A decisão da nova comissão de segurança, esperada para o final de setembro, será crucial. Mesmo que não reverta a exclusão da Huawei — o que Figueiredo não espera — pode oferecer à Meo o alívio de um cronograma mais realista. Enquanto isso, a operadora segue em frente com a primeira fase da substituição, mantendo a porta aberta para uma renegociação dos prazos nas zonas menos críticas.
Notable Quotes
Na segunda fase, queremos enquadrar a substituição dos restantes equipamentos nas zonas que não foram consideradas relevantes com o ciclo de vida útil— Ana Figueiredo, CEO da Meo
Sempre cumprimos, em termos de desenvolvimento das nossas redes, todos os parâmetros de segurança— Ana Figueiredo, CEO da Meo
The Hearth Conversation Another angle on the story
Por que a Meo está pedindo mais tempo agora, se a decisão já foi tomada em 2023?

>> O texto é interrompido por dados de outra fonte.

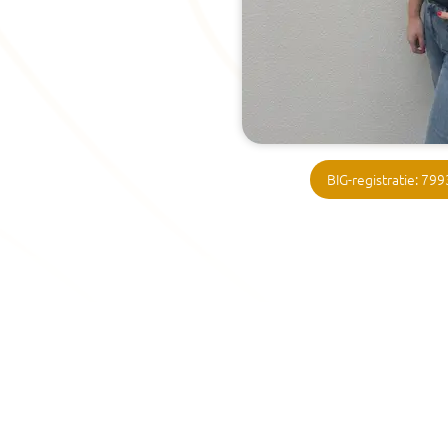
BIG-registratie: 7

Porque uma nova lei de cibersegurança europeia entrou em vigor em abril, e com ela veio uma comissão de avaliação completamente nova que tem até setembro para rever tudo. É uma janela que não existia antes.
Mas a CEO não espera que a decisão mude, certo?
Exato. Ela não acredita que a Huawei será reabilitada. O que ela quer é negociar o ritmo — deixar que a substituição acompanhe o envelhecimento natural dos equipamentos, em vez de ser uma corrida contra o relógio.
Qual é o problema real com uma substituição rápida?
Dinheiro. A Meo já entrou com uma ação pedindo 81,7 milhões de euros em compensação. Se conseguir estender o prazo, distribui esses custos ao longo de vários anos, em vez de absorver tudo de uma vez.
E por que a Meo foi tão afetada?
Porque ela tinha mais equipamentos Huawei nas suas redes do que as concorrentes. Quando a comissão disse que tudo tinha de sair, foi um golpe desproporcional para ela.
Há outras operadoras pedindo o mesmo?
A história não menciona isso. Mas é provável que sim — qualquer operadora que tenha investido pesadamente em Huawei estaria na mesma situação.
E se a comissão disser não?
Então a Meo continua com o plano original. Mas ela terá pelo menos tentado, e terá documentado sua posição para futuras negociações ou ações legais.